Cela aurait dû être une formalité mercredi à Bruxelles : les ambassadeurs des États membres de l'UE y voteraient en faveur de la directive dite sur le devoir de diligence en matière de durabilité des entreprises (CSDDD), point final d'un processus qui a duré quatre ans pour empêcher les grandes entreprises de ignorent toujours les abus chez leurs fournisseurs.
A propos de l'auteur
Michael Persson est journaliste économique et commentateur pour de Volkskrant.
En décembre, les États membres étaient déjà parvenus à un accord provisoire à ce sujet avec la Commission européenne et le Parlement européen, qui ont voté en faveur de la directive révolutionnaire l'année dernière.
Mais mercredi, l'Allemagne, la France et l'Italie ont annoncé contre toute attente qu'elles s'abstiendraient, ce qui signifie que la proposition n'obtiendra plus une majorité qualifiée. Ce n’est que si le texte est amendé d’urgence, approuvé par le Parlement et que les États membres réticents adhèrent ensuite que la proposition pourra encore être sauvée.
Opportunité manquée
La directive fait l'objet de débats depuis des années. Parce que la responsabilité de la chaîne a des conséquences majeures pour les entreprises, l'association professionnelle européenne s'y est fermement opposée.
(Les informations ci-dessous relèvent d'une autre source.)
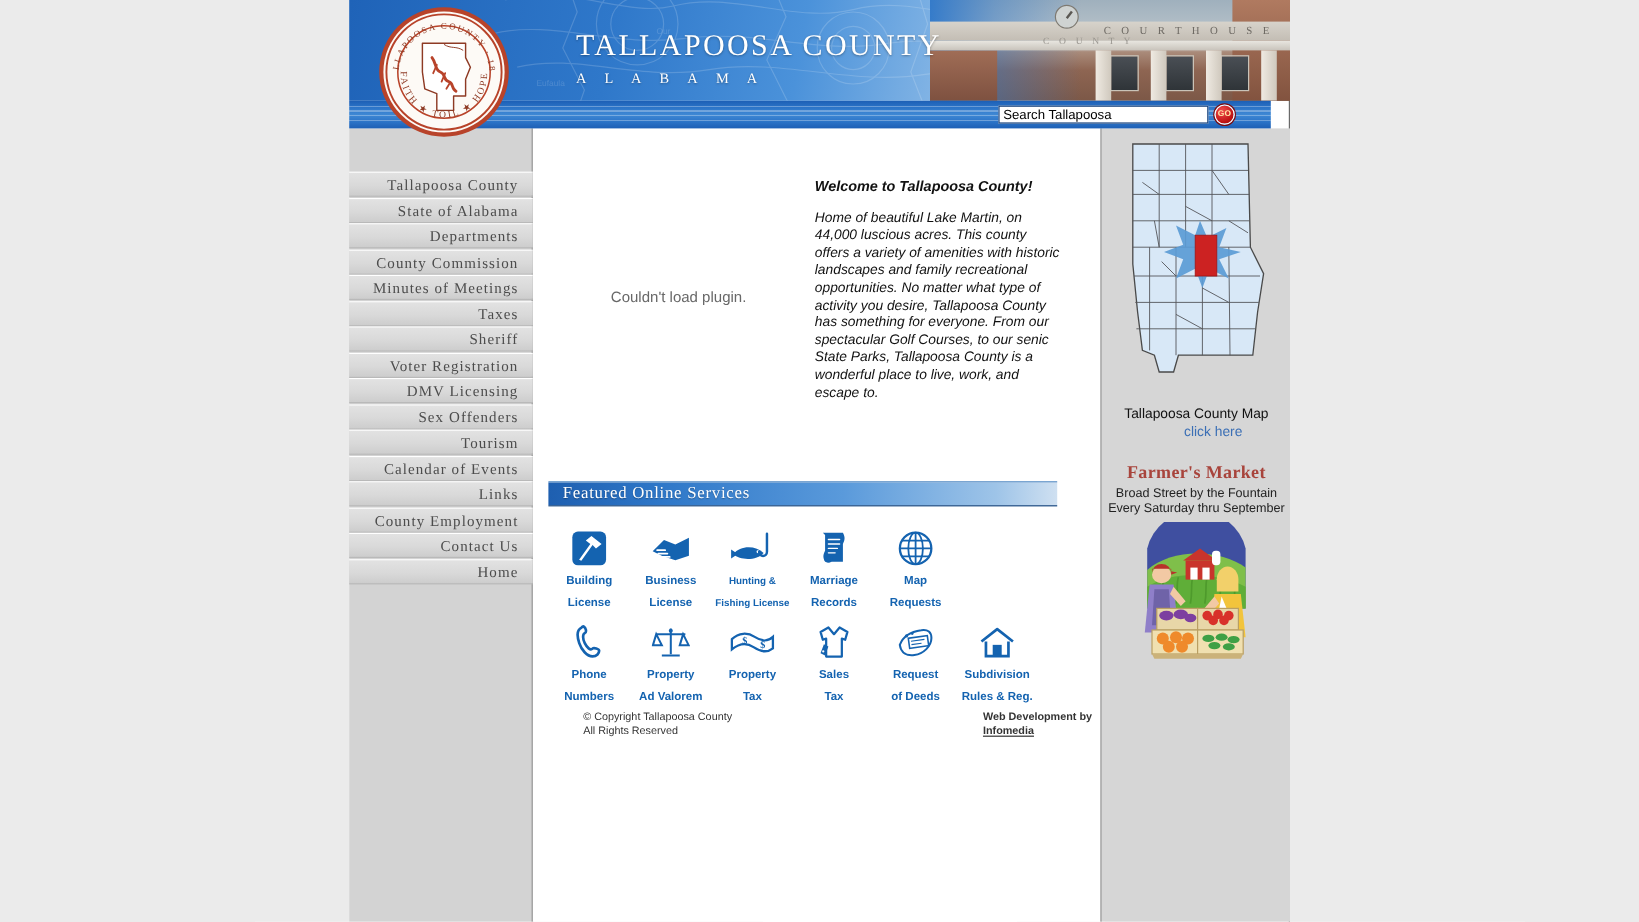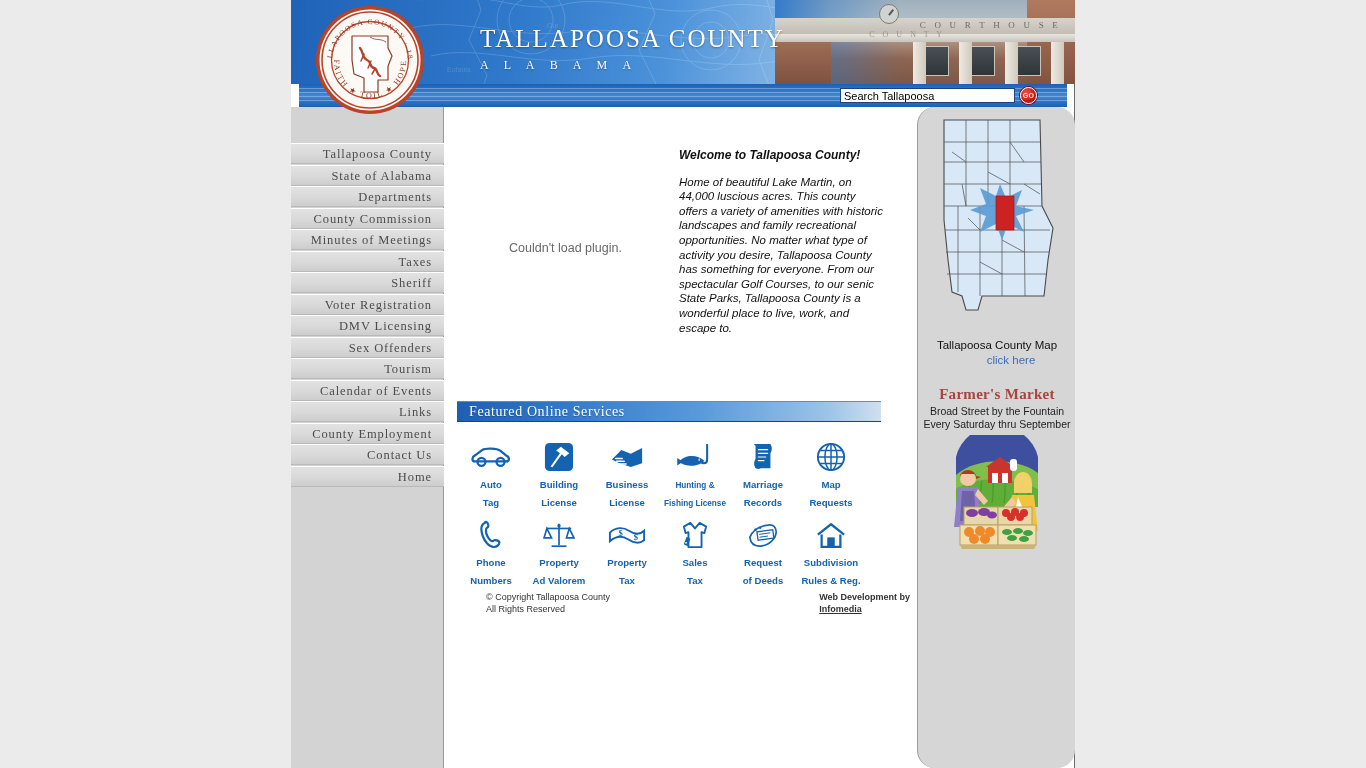--- a/index.html
+++ b/index.html
@@ -101,7 +101,7 @@
 
   
   #searchbar {
-    position: absolute; left: 8px; top: 84px;
+    position: absolute; left: 0; top: 84px;
     width: 768px; height: 23px;
     background: linear-gradient(to bottom,#1d5fb5 0%,#2a72c6 22%,#3f88d4 50%,#2a72c6 78%,#1d5fb5 100%);
     z-index: 4;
Néanmoins, l'eurodéputée néerlandaise Lara Wolters (GroenLinks-PvdA) a réussi à faire adopter cette loi « anti-détournement du regard » au Parlement début juin.
La loi obligerait les entreprises de plus de cinq cents salariés et d'un chiffre d'affaires de 150 millions d'euros à se poser des questions encore volontaires. À quel point le travail des couturières dans cette usine textile en Inde où sont fabriqués nos vêtements est-il dur ? Quels sont les dommages environnementaux causés par l’extraction des métaux nécessaires à nos éoliennes ? Les femmes qui cueillent les feuilles de notre thé au Kenya sont-elles suffisamment protégées de leurs superviseurs ?
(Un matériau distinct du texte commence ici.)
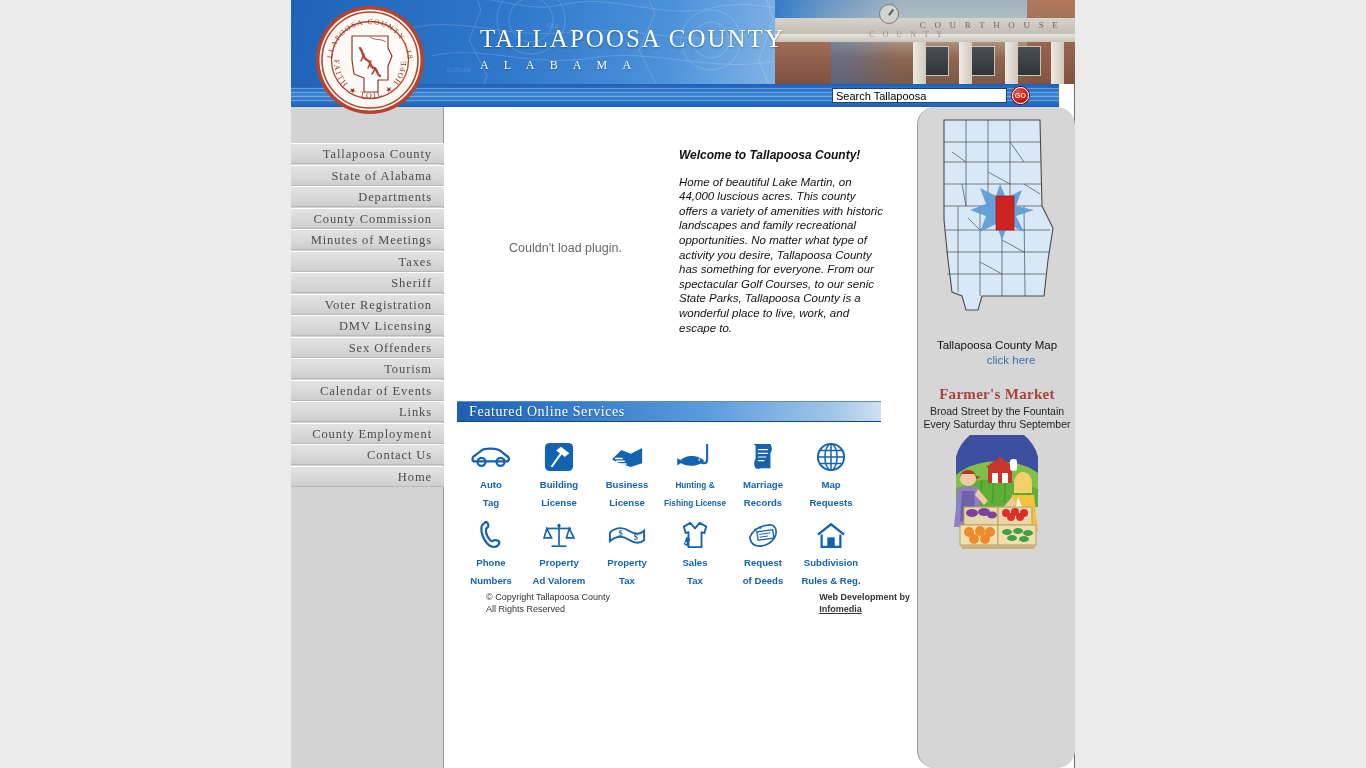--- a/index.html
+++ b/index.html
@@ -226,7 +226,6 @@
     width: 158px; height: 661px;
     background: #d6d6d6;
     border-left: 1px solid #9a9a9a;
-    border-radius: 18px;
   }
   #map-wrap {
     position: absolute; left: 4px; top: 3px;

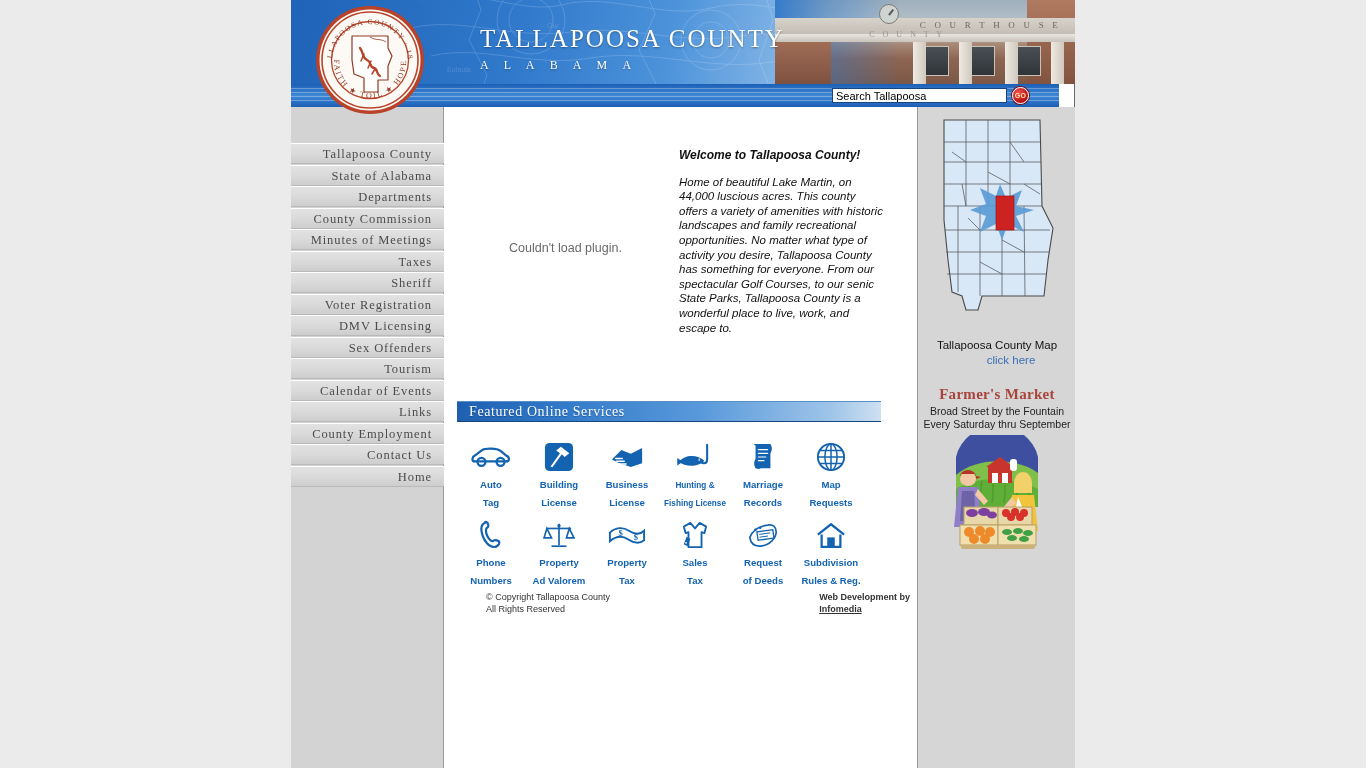--- a/index.html
+++ b/index.html
@@ -377,17 +377,6 @@
 
     <div id="services-grid">
       <div class="svc-row" id="svc-row-1">
-          <a class="svc" href="#"><span class="ic">
-              <svg viewBox="0 0 44 26" width="42" height="25">
-                <g fill="none" stroke="#1463b0" stroke-width="2.4" stroke-linecap="round" stroke-linejoin="round">
-                  <path d="M4,17 C2,17 2,12 5,11 L13,5 C16,3 28,3 32,6 L38,11 C41,12 42,16 39,17"></path>
-                  <path d="M4,17 L39,17"></path>
-                </g>
-                <circle cx="12" cy="17.5" r="4.2" fill="none" stroke="#1463b0" stroke-width="2.4"></circle>
-                <circle cx="32" cy="17.5" r="4.2" fill="none" stroke="#1463b0" stroke-width="2.4"></circle>
-              </svg>
-            </span><span class="lb">Auto
-Tag</span></a>
           <a class="svc" href="#"><span class="ic">
               <svg viewBox="0 0 32 32" width="30" height="30">
                 <rect x="1" y="1" width="30" height="30" rx="5" fill="#1463b0"></rect>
Dans un communiqué, Wolters qualifie le résultat d' »embarrassant », car un accord a déjà été trouvé en décembre. Elle affirme que les États membres ont raté une « opportunité historique ». Le mandat du parlement actuel expire en avril, après quoi on s’attend à ce qu’un vent beaucoup plus à droite souffle.
Des objections soudaines
Ce tournant inattendu a été catalysé par le parti libéral allemand FDP, partenaire mineur du gouvernement de coalition. Au début du mois, le ministre des Finances Christian Lindner a annoncé, après consultation des milieux d'affaires allemands, que l'Allemagne s'abstiendrait lors du vote. « La responsabilité prévue par la directive est plus grande que la loi allemande, qui ne prévoit pas de responsabilité, et imposerait une charge importante aux entreprises concernées », ont écrit Lindner et son collègue Marco Buschmann dans une lettre aux associations d'employeurs.
La question était alors de savoir si d’autres pays reculeraient également. L'Italie et la France ont également émis des objections mercredi. La France a soudainement voulu relever le seuil de la taille minimale des entreprises à cinq mille salariés, ce qui réduirait le nombre d'entreprises auxquelles la loi s'appliquerait de plus de seize mille à un peu plus de deux mille.
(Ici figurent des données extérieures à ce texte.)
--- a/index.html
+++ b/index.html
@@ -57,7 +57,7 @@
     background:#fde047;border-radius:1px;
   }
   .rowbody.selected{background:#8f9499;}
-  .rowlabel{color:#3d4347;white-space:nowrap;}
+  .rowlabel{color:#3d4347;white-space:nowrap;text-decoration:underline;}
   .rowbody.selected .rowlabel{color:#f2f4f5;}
Wolters a parlé mercredi d'un « opportunisme irresponsable » de Lindner. Elle a qualifié les objections de la France d' »insulte flagrante au processus démocratique » et de preuve qu'il suffit aux entreprises d'appeler le président Macron pour le faire plier.
Les Pays-Bas restent en tête
De nombreuses organisations sociales ont exprimé leur déception. « Le blocus est une nouvelle particulièrement mauvaise pour tous les travailleurs et communautés qui sont confrontés à des violations des droits de l'homme et à la pollution de l'environnement dans les chaînes de production mondiales », a déclaré MVO Platform, un réseau d'organisations œuvrant dans le domaine de la responsabilité sociale des entreprises.
Une loi d'initiative néerlandaise visant à obliger les entreprises à être socialement responsables a été abandonnée en septembre. Le lobby économique VNO-NCW et le VVD ont préféré une loi européenne. Cela garantirait des conditions de concurrence équitables et éviterait que les entreprises néerlandaises soient mises à la traîne par des règles plus strictes.
« VNO-NCW reste favorable à ce que cela soit organisé au niveau européen », déclare désormais un porte-parole. « Nous espérons donc que les préoccupations des États membres de l'UE pourront être prises en compte le plus rapidement possible afin que le processus législatif européen ne soit pas retardé trop longtemps. »
Le gouvernement néerlandais reste également favorable à la directive européenne. Le ministère des Affaires étrangères et du Commerce devrait fournir une réponse plus tard mercredi.